Methods: Patients (n=16) with septic shock had IDO activity assessed (expressed as the ratio of kynurenine to tryptophan) and the severity of their hypotension determined (expressed as their inotrope requirement) during the course of illness. Healthy and hypotension-matched non-septic controls were also studied. As a model of sepsis, endotoxemia was induced in wild type and IDO−/− mice and the effect of 1-methyl-D-tryptophan (1MT, a competitive inhibitor of IDO) was determined. In vitro vessel functional studies were performed to determine the direct vascular effect of tryptophan and kynurenine.

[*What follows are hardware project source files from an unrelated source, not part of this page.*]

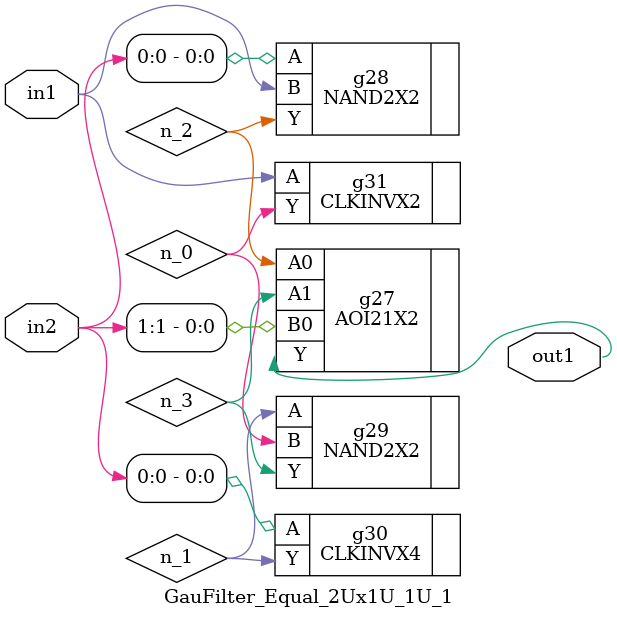
<source format=v>
`timescale 1ps / 1ps


module GauFilter_Equal_2Ux1U_1U_1(in2, in1, out1);
  input [1:0] in2;
  input in1;
  output out1;
  wire [1:0] in2;
  wire in1;
  wire out1;
  wire n_0, n_1, n_2, n_3;
  AOI21X2 g27(.A0 (n_2), .A1 (n_3), .B0 (in2[1]), .Y (out1));
  NAND2X2 g29(.A (n_1), .B (n_0), .Y (n_3));
  NAND2X2 g28(.A (in2[0]), .B (in1), .Y (n_2));
  CLKINVX4 g30(.A (in2[0]), .Y (n_1));
  CLKINVX2 g31(.A (in1), .Y (n_0));
endmodule



</source>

Results: Inotrope requirements correlated strongly with IDO activity (p<0.001). IDO activity increased greatly with sepsis (up to nine-fold) and was significantly higher than in the two control groups (p<0.005). Furthermore in mice, sepsis led to hypotension which was attenuated in both wild type treated with 1MT (p<0.05) and IDO−/− mice (p<0.005). Tryptophan only dilated arteries from septic mice while kynurenine dose-dependently dilated aortic rings from healthy mice.
Conclusion: This study shows a significant correlation between IDO activity and hypotension in human septic shock. Vessel function studies demonstrate that kynurenine, the product of tryptophan metabolism by IDO, is a novel and important vasodilator contributing to hypotension in sepsis. Inhibiting IDO in humans may provide a novel therapeutic target for the treatment of septic shock.